The Hillside Strangler Murders Explained
Over a four-month span beginning in October 1977 and ending in February 1978, the Hillside Stranglers — New York-born cousins Kenneth Bianchi and Angelo Buono Jr. — terrorized the streets of Los Angeles, killing a total of 10 girls and women mostly by strangulation (via Murderpedia). Close to one year later, Bianchi murdered another two women in Washington state, and while he and his cousin were eventually brought to justice and sentenced to life in prison, the period in which they committed their crimes remains one of the darkest in L.A. history, one where there was seemingly a new victim found in the hills surrounding the city on a weekly basis.
The nickname given to the serial killer duo does say a lot about the method they preferred when killing their victims, as well as the location where they usually disposed of the bodies. But what were their individual backgrounds prior to the murders, what sent them down such a dark path, and how did they lure their victims to their death? Here's an in-depth explanation of the Hillside Strangler murders and the apparent motivations of the men behind them.
The Hillside Stranglers' troubling background
The first, and younger of the two Hillside Stranglers was a Rochester, New York, native named Kenneth Bianchi, who, as noted by Murderpedia, had a long history of underachievement and a reputation as a compulsive liar and petty thief. After a short-lived marriage and a similarly brief stint in community college, he bounced from odd job to odd job in the early-mid 1970s. By 1975, when he was 24 years old, he decided to move to Los Angeles, where he got acquainted with his adoptive cousin — and as it turned out, fellow Hillside Strangler — Angelo Buono Jr.
Buono (pictured above), who was almost two decades Bianchi's senior, was definitely not an ideal role model for an impressionable young man who was known for his lack of maturity. After spending the first few years of his life in Rochester, Buono and his family moved to Glendale, California, in the late 1930s. From an early age, he showed a lot of contempt toward women, including his own mother, and he spent some time in reform school after being convicted for grand theft auto. Later on, he fathered several children with different mothers and was physically and sexually abusive toward the women he married or dated.

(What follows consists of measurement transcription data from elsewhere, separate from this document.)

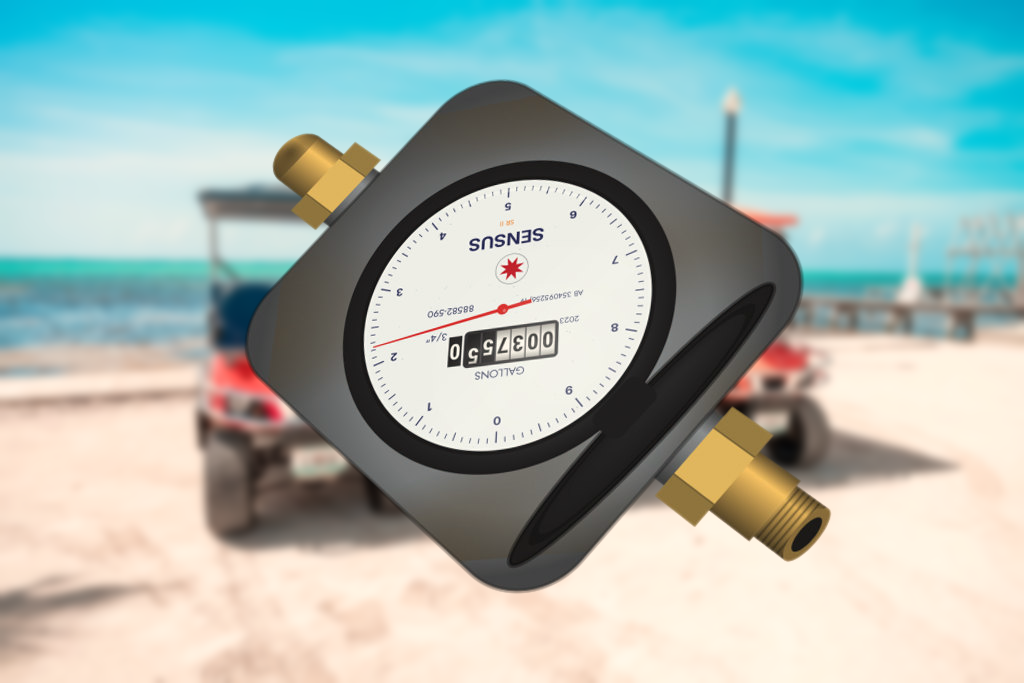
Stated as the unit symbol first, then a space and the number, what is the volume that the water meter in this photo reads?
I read gal 37552.2
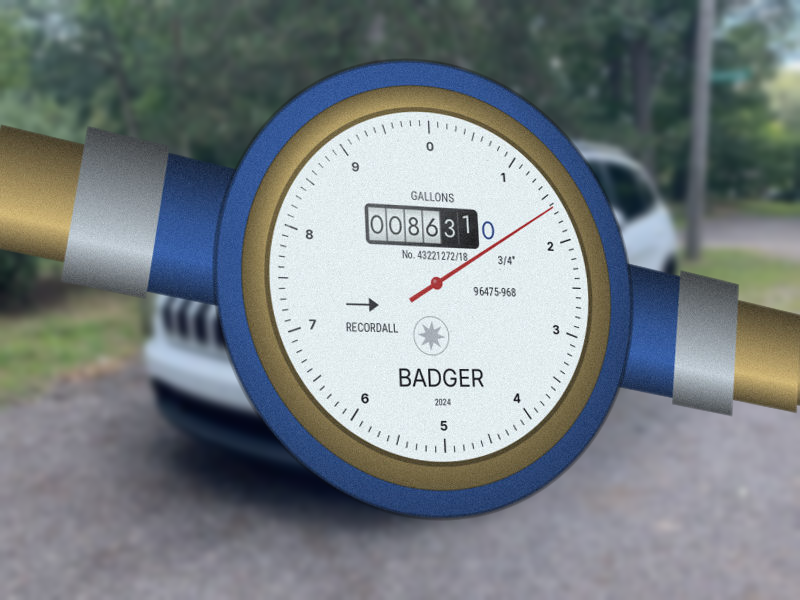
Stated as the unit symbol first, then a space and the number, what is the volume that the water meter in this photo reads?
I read gal 86311.6
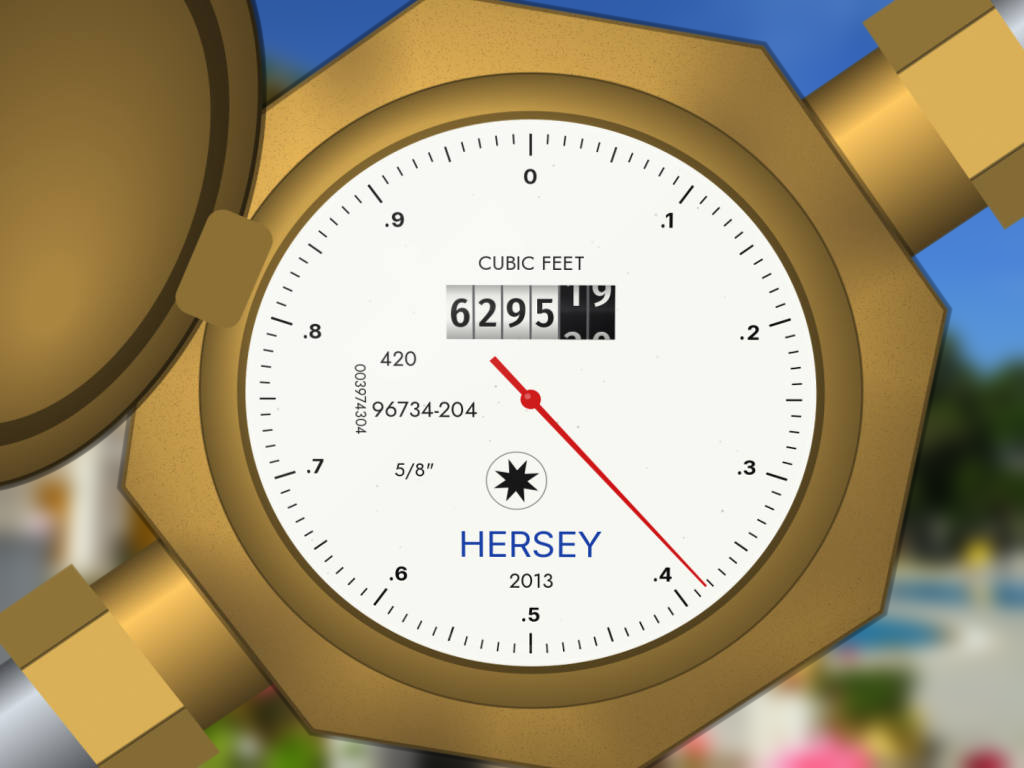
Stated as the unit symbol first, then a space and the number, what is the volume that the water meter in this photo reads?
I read ft³ 629519.38
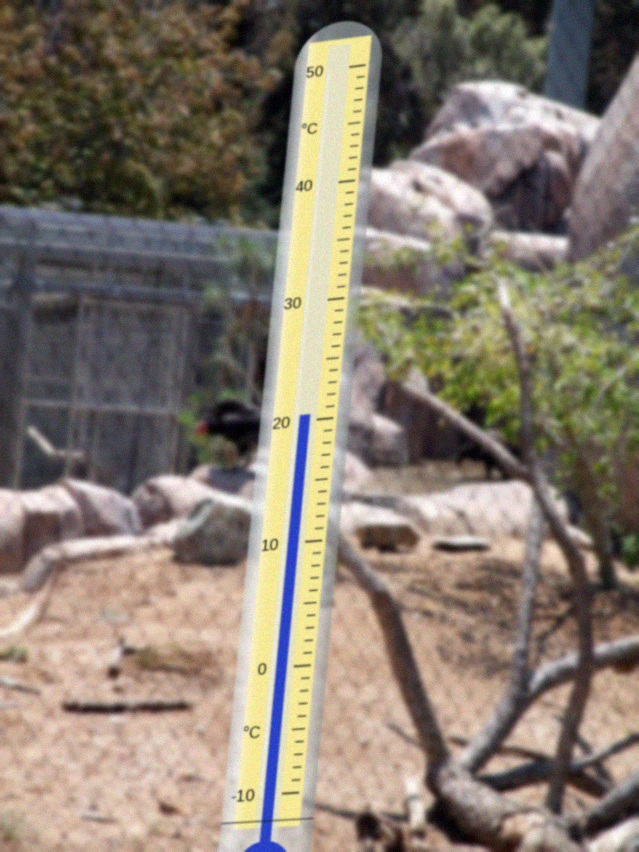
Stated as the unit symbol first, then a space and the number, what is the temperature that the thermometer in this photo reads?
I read °C 20.5
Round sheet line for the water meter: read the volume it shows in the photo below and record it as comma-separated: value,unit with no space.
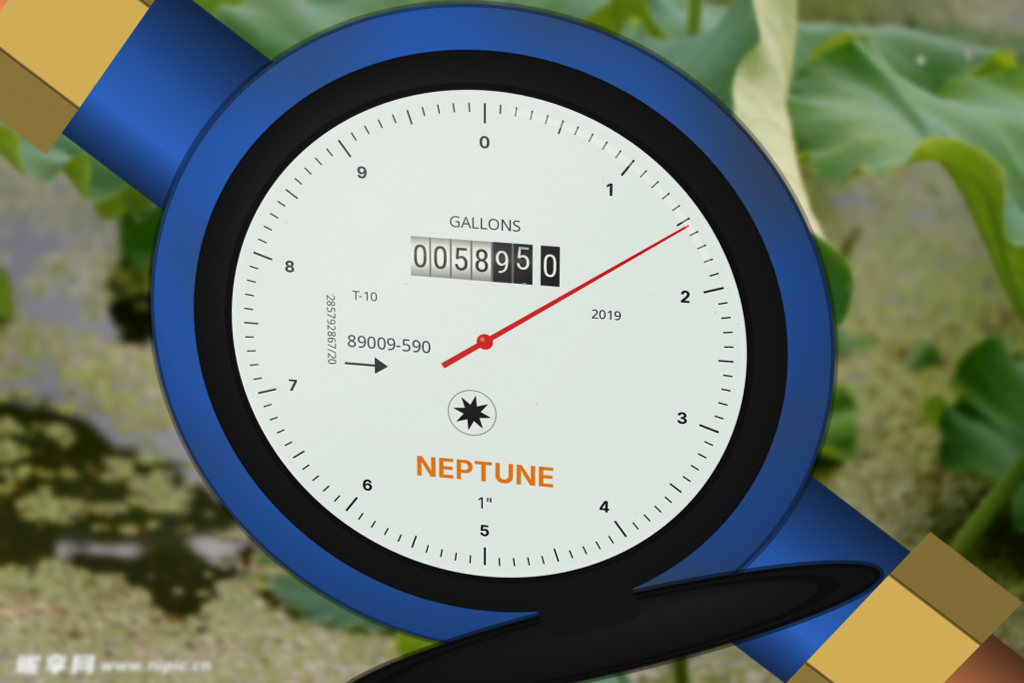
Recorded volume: 58951.5,gal
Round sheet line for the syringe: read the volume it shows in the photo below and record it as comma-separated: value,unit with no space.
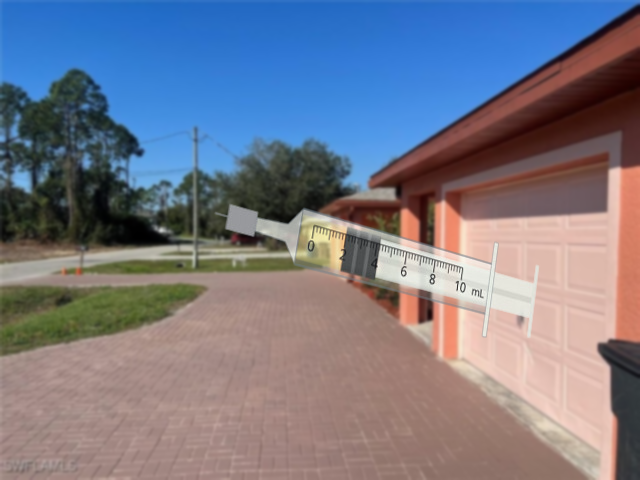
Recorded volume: 2,mL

Despite not having much formal education, Buono was supposedly doing well for himself as an auto upholsterer when Bianchi moved to L.A. But instead of using work connections or other legal means to help his younger cousin with his financial woes, the then-41-year-old had different — and much darker — ideas in mind.
Here's why the Hillside Stranglers started killing
Despite not being particularly easy on the eyes, Buono struck a charismatic and confident figure, and young girls were apparently attracted to him. With Bianchi having trouble making his car payments, Buono came up with the idea that they should start working as pimps and recruit some of those girls as sex workers. According to Murderpedia, business was initially good for the two cousins, but when the pair of teenage runaways they recruited were able to escape their clutches, they were forced to go back to square one, and Bianchi's car was repossessed when the money he made from pimping ran out.
Bianchi and Buono sought to expand their reach by purchasing a "trick list" of potential clients from a sex worker named Deborah Noble. In October 1977, Noble and her colleague Yolanda Washington delivered the list to the cousins, but it wasn't long before the cousins realized that the list they paid for was fake all along. Angry over being deceived, Buono and Bianchi weren't sure where to find Noble, but since they knew where Washington plied her trade, they decided to take their revenge on her instead. On October 17, 1977, the pair made Washington their first victim; her body was found one day later near the Forest Lawn Cemetery.
It was exactly two weeks later when another sex worker, a 15-year-old runaway named Judith Lynn Miller, was found dead with similar signs of strangulation on her neck.
The Hillside Stranglers posed as cops to lure their victims
The Hillside Stranglers may have started their murderous rampage by killing a pair of sex workers, but their subsequent victims — all girls and young women — came from less high-risk backgrounds. As Bianchi later explained to investigators (via Murderpedia), their usual modus operandi was to pose as cops, complete with fake badges, in order to lure potential victims to Buono's unmarked police car. This was quite effective with the sex workers they targeted, but when it came to the "nice" girls, it wasn't as easy to convince them to come along for the ride. In almost all cases, the victims were sexually assaulted and strangled to death, their bodies dumped on hillsides northeast of Los Angeles.
The only murders that were carried out in a significantly different manner (save for the actual method) were the ones that took place in Bellingham, Washington, where Bianchi fled to in May 1978 to join his girlfriend and infant son while hiding from the law. Karen Mandic and Diane Wilder were two Western Washington University students whom Bianchi had hired for a house-sitting job, only for him to strangle them and dump their bodies — as well as Mandic's car — in a wooded area near her home.
Bianchi was arrested on January 13, 1979, just one day after he killed Mandic and Wilder. He remains incarcerated at Washington State Penitentiary in Walla Walla, where he is currently serving a life sentence. Buono was arrested nine months later after his cousin implicated him in the Los Angeles murders, and died on September 21, 2002, while similarly behind bars for life at the California State Prison in Calipatria, according to The New York Times.